A report from the Missouri Department of Higher Education says the 2,453 buildings at public colleges and universities need more than $1.4 billion in maintenance.
The Kansas City Star reports that the 195-page document described facility flaws such as ld and failing pipes, bad roofs, water-stained ceilings, hole-ridden carpets in buildings at two- and four-year colleges across Missouri
State officials assert that campuses are millions of dollars behind in building upkeep and may never catch up.
“Many of these issues cannot be resolved in the short term as capital projects and budgeting is often a multi-year process,” the report states. “As a result, many of these conditions will worsen before they are addressed, significantly increasing costs.”
Based on the findings in the report, the Missouri Coordinating Board of Higher Education recommends that the state increase funding to all institutions to address deferred maintenance, provide funds for emergency capital improvements needs at colleges and universities, and create a more needs-based approval process for state-funded campus construction.
The report is intended as a guide for colleges and universities to establish capital improvement priorities over the next decade.
Deferred maintenance data from the state show more than $1.3 billion at public universities, $118.6 million at community colleges, and $2.2 million at the State Technical College of Missouri.
"Addressing deferred maintenance and identifying funding to support new construction will be a major challenge in the coming decade – but it is one the Coordinating Board for Higher Education, public colleges and universities, policymakers, and appropriators must face squarely," the report says.
At the University of Missouri-Columbia, officials said they have a $780 million backlog that is growing by an estimated $35 million a year. That’s after having completed about $56 million in deferred maintenance and updates at six academic and residence halls over the last nine years.
Workers have been doing a number of patchwork maintenance projects on the Columbia campus, says Christian Basi, university spokesman.

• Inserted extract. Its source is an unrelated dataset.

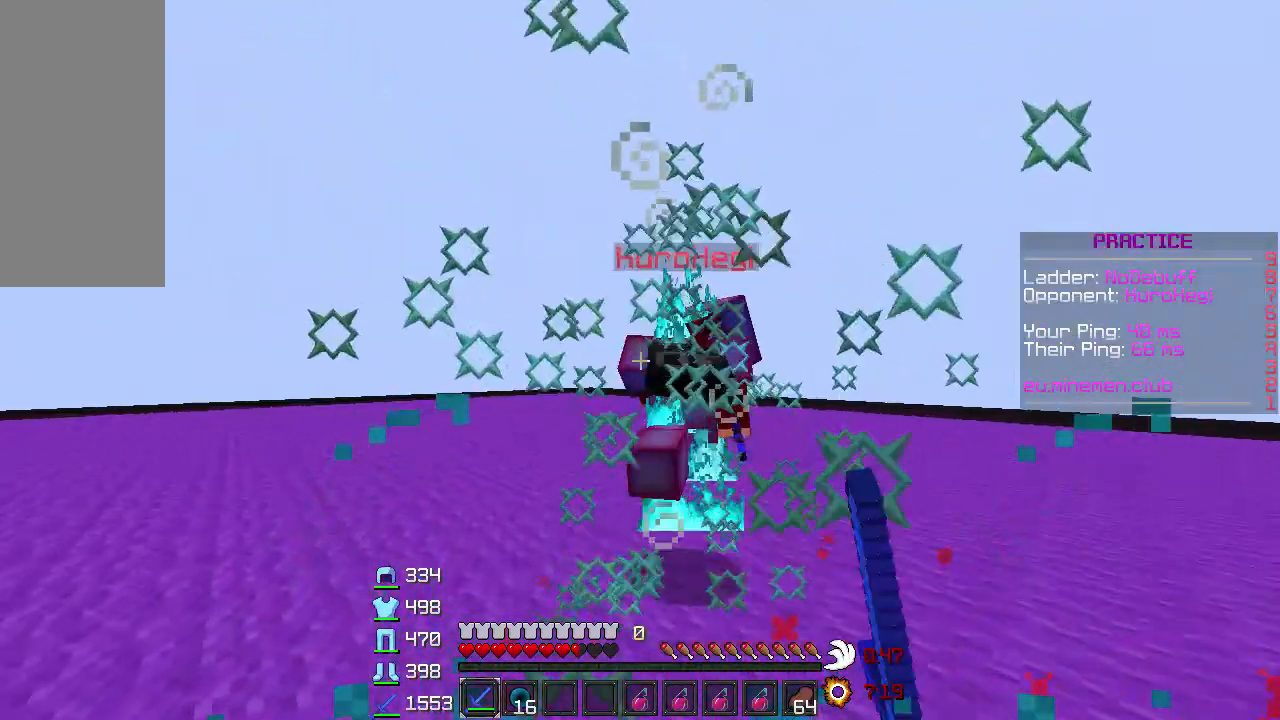
{"keys": ["w"], "mouse": ["left"], "events": [[67, "mouse_left", "down"], [233, "mouse_left", "up"], [333, "mouse_left", "down"]]}
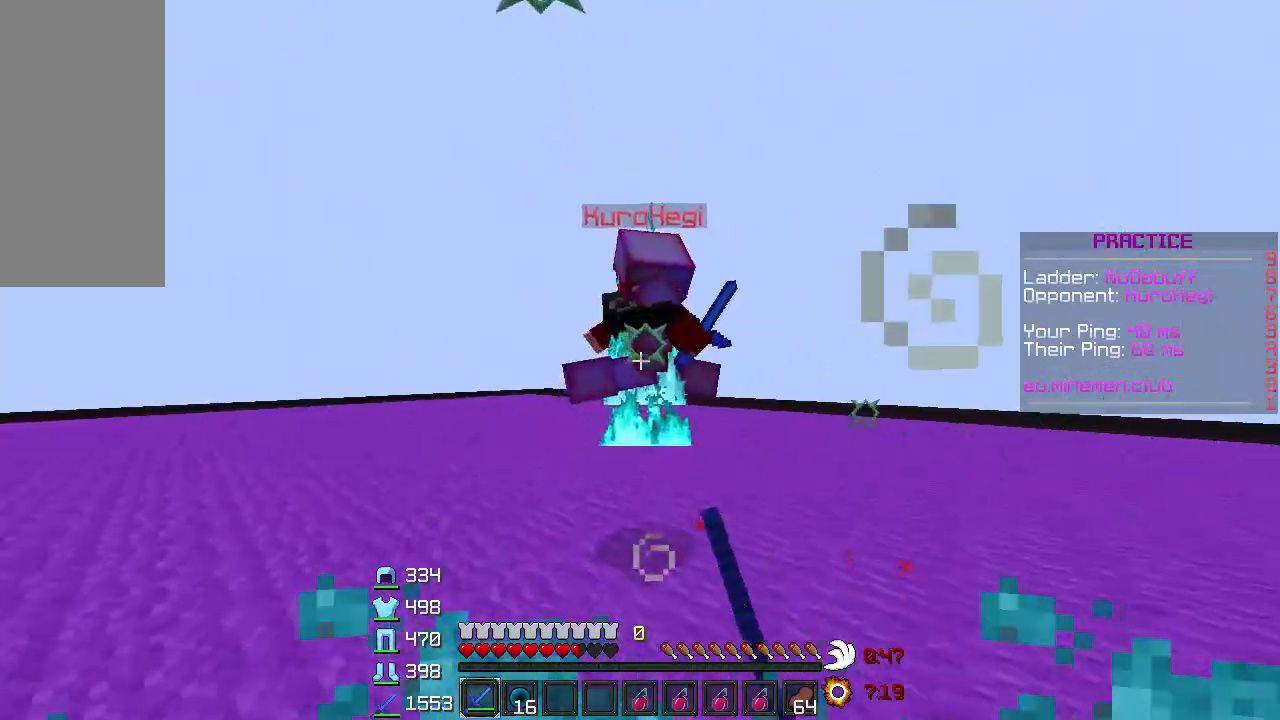
{"keys": ["w"], "mouse": ["left"], "events": [[33, "w", "up"], [133, "mouse_left", "up"], [233, "mouse_left", "down"], [233, "w", "down"]]}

Now, the university is investing in full renovations on primary facilities, one by one.
The University of Missouri-Kansas City is following a similar strategy.
"We are being very careful in prioritizing what we can do," says Robert A. Simmons, associate vice chancellor at UMKC. We are focusing on things that would be catastrophic if they weren’t fixed, and things that protect building content like roofs."
At UMKC, Simmons says, the maintenance backlog amounts to more than $174 million and increases about $30 million each year.
“We are underfunded to do the repairs by a significant number," he says. "Just to tread water at UMKC, we should be investing $19.9 million a year. We are funded by about a third of that.”
Simmons said the facility needs are rising for three primary reasons:
▪ Inflation: Every year a problem is not tended to, the cost of labor and materials increases.
▪ Deterioration: The longer a problem sits uncorrected, the bigger it becomes, costing more to repair.
▪ Funding: The money the university gets from the state is shrinking, and because enrollment dipped, dollars from tuition are down too.
Aside from the maintenance money that comes from the universities’ operating budgets, both universities have requested millions from the state for new construction.
the University of Missouri-Coliumbia is asking for $50 million toward construction of its $221 million Translational Precision Medicine Complex to be funded with state, federal and donated dollars.
UMKC is asking for $83 million in capital improvements on the campus, including $33 million for the second phase of renovations to the Spencer Chemistry and Biological Sciences Building, built in the 1960s during the space race. UMKC is also asking for $50 million toward a $100 million new conservatory of music.